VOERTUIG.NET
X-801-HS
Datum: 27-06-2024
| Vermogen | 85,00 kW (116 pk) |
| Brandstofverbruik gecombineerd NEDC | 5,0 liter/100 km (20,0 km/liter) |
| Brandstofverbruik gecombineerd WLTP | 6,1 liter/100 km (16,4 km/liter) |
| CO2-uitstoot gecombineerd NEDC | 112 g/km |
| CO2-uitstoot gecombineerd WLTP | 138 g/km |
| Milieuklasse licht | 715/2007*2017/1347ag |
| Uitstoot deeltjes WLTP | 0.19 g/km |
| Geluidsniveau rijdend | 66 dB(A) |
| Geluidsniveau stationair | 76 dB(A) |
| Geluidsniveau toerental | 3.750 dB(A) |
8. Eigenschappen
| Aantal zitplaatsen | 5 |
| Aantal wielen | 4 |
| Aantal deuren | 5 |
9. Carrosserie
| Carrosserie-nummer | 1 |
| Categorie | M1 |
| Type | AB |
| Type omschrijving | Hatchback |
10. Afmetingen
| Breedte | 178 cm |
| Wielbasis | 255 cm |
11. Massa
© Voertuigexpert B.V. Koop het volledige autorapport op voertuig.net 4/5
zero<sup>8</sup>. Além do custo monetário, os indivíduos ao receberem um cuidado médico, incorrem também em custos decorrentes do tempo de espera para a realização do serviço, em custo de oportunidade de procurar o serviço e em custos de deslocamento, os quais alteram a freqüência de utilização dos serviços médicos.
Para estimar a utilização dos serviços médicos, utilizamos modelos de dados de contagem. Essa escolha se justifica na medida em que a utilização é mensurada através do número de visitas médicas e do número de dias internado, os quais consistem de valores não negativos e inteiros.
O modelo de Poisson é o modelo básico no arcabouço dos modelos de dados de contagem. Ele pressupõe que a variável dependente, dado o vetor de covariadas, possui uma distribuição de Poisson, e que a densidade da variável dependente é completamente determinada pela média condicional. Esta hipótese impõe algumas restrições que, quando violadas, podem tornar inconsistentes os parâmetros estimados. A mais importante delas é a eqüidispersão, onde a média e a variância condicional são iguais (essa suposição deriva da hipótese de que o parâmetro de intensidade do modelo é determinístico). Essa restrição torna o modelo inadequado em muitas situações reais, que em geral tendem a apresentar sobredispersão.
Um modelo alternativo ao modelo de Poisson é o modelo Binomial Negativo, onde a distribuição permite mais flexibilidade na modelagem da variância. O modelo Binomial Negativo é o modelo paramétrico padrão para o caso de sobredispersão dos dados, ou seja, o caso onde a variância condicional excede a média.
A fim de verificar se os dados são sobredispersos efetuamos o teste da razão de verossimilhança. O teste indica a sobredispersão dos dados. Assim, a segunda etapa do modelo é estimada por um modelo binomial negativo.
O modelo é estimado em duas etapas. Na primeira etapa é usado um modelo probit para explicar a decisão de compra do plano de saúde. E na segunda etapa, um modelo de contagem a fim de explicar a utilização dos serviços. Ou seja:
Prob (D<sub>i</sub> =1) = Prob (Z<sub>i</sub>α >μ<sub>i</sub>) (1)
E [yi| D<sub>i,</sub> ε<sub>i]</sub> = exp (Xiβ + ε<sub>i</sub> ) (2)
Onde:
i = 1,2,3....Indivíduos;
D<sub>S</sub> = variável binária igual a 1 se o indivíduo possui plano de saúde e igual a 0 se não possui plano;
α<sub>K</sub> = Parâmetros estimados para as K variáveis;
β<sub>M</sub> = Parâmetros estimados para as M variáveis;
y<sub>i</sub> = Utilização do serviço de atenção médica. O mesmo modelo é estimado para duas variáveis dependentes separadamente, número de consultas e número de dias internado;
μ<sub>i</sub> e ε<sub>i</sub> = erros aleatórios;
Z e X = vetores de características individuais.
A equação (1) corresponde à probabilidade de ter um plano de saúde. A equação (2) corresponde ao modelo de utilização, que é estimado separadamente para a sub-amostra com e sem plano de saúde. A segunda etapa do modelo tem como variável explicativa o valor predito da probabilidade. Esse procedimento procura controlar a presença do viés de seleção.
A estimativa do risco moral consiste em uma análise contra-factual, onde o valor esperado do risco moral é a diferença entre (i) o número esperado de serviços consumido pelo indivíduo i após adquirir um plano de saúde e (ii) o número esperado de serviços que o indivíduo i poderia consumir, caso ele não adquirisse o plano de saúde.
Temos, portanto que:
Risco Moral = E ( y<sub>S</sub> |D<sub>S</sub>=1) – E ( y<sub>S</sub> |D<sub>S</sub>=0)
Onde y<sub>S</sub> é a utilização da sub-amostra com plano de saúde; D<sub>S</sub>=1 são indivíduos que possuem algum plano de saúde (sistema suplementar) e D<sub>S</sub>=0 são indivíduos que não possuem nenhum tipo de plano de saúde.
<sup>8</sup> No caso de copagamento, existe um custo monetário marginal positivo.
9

#####

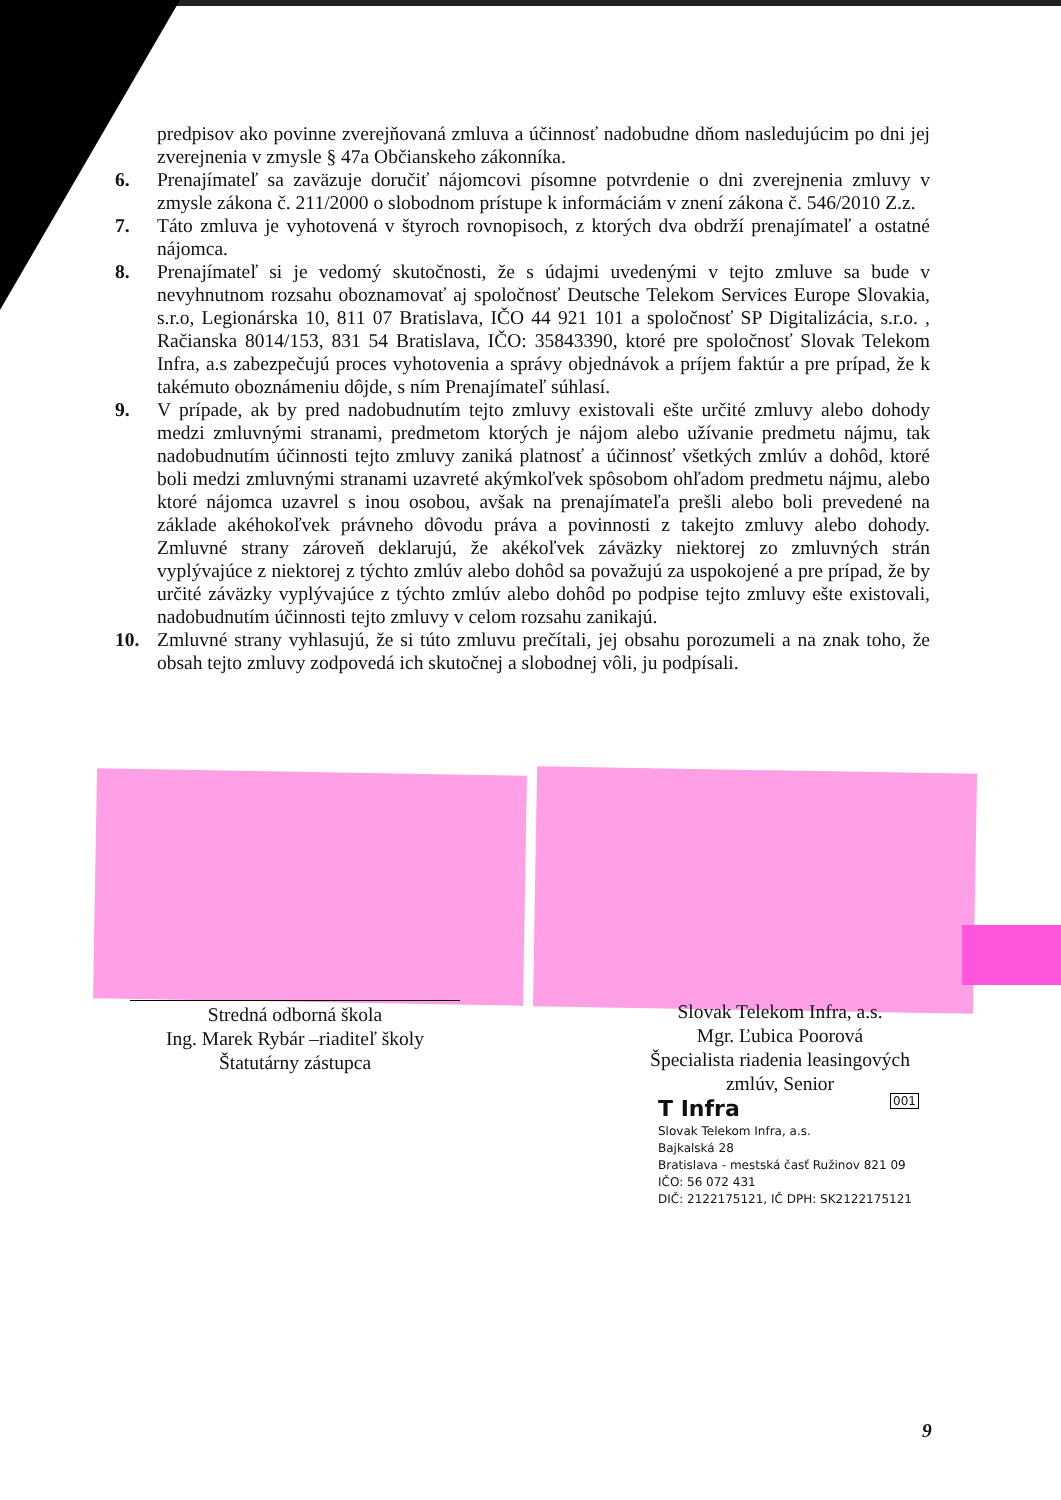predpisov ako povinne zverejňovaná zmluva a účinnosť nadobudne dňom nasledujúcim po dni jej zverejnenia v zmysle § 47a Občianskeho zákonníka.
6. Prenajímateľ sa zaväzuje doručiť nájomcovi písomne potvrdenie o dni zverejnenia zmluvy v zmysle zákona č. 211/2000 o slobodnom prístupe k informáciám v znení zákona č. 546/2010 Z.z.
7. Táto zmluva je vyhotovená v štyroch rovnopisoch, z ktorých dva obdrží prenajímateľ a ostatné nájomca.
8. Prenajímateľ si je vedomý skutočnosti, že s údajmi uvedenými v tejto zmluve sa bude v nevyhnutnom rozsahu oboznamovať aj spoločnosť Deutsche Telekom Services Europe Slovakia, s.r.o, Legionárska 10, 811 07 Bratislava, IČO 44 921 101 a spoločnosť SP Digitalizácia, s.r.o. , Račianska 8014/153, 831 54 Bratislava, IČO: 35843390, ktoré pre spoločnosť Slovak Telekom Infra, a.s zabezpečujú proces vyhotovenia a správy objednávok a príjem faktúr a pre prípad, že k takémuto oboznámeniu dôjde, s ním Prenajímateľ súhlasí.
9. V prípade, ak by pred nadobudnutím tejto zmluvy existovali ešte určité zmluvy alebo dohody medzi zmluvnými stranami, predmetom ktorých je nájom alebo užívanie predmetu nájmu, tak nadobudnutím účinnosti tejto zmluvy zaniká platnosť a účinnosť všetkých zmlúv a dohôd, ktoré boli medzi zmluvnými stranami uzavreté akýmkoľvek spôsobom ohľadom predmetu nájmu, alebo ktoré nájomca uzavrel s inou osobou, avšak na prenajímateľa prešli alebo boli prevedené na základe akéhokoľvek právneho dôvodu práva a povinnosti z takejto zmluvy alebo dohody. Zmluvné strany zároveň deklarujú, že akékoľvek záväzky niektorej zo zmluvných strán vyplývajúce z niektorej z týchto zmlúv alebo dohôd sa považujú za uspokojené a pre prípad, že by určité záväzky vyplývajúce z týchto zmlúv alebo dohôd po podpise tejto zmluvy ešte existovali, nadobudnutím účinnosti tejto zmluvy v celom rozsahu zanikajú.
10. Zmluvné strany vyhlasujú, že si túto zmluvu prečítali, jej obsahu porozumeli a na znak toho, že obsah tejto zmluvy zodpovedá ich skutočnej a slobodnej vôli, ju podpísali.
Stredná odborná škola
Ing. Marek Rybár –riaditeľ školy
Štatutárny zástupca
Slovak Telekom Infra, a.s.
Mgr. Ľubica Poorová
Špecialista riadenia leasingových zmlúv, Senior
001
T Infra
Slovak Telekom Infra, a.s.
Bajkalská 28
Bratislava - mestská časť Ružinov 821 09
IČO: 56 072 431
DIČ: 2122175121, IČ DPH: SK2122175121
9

#####

Work to be completed:
Pull out all lines containing the word "liter" from the entries above.

Solved exercise:
| Brandstofverbruik gecombineerd NEDC | 5,0 liter/100 km (20,0 km/liter) |
| Brandstofverbruik gecombineerd WLTP | 6,1 liter/100 km (16,4 km/liter) |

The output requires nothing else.